**Brief a:**
According to the text on roasting a turkey, how many turkeys did the writer and the other chef cook in one summer?

Whether you’re planning on roasting a turkey for Thanksgiving, Christmas or New Year’s Day, you can always use a few helpful tips to make it the best it can be. Since roasting a gargantuan bird is not on the usual M-F menu plan, it can cause even the most experienced cook to hesitate before proceeding. Fortunately, I think I can help you relax and boost your confidence in preparing your event’s main attraction.

My Crash-Course on Turkey

You may be wondering what a relatively young lady such as myself could have to add to everything that has already been said about turkey, and you would be right to wonder. After all, how many Thanksgivings have I been cooking? Not nearly as many as some experts out there…right?

But here’s the thing: I’ve been to Turkey Boot Camp.

When I was nineteen, I had the privilege (?) misfortune (?)  – honestly, it was a mix of both –  of working a summer at a remote fly-in fishing resort on the Pacific Ocean. Another fellow and I were the chefs for the camp, cranking out three square meals for over forty people, seven days a week, eleven weeks straight. Every three days, a couple of float planes would fly in carrying a new group of clients – and a frozen turkey. Along with the requisite pancake breakfast, shrimp bisque lunch, and other culinary highlights, we were obliged to prepare a well-rounded turkey dinner for each group of guests.

Two groups per week, eleven weeks of work. Yes, that’s right, in the span of one summer, we cooked twenty-two turkeys!

If that doesn’t make me qualified to talk turkey, then I don’t know what does!

**Material provided:**
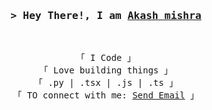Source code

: 
<h3 align="center">
        <samp>&gt; Hey There!, I am
                <b><a target="_blank" href="https://github.com/mak650650">Akash mishra</a></b>
        </samp>
</h3>


<br/>
<p align="center">
        <!-- Organisation  -->
        <samp>
                「 I Code 」
                <br>
                「 Love building things  」
                <br>
                 「 .py | .tsx | .js | .ts  」
                <br>
                「 TO connect with me: <a href = "mailto: akashmishraX1@gmail.com">Send Email</a>  」
        </samp>
</p>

**Brief b:**
Quote the record that follows the turkey text line for line, and leave the picture out.

**Written solution a:**
Twenty-two turkeys.

**Written solution b:**
Source code

: 
<h3 align="center">
        <samp>&gt; Hey There!, I am
                <b><a target="_blank" href="https://github.com/mak650650">Akash mishra</a></b>
        </samp>
</h3>


<br/>
<p align="center">
        <!-- Organisation  -->
        <samp>
                「 I Code 」
                <br>
                「 Love building things  」
                <br>
                 「 .py | .tsx | .js | .ts  」
                <br>
                「 TO connect with me: <a href = "mailto: akashmishraX1@gmail.com">Send Email</a>  」
        </samp>
</p>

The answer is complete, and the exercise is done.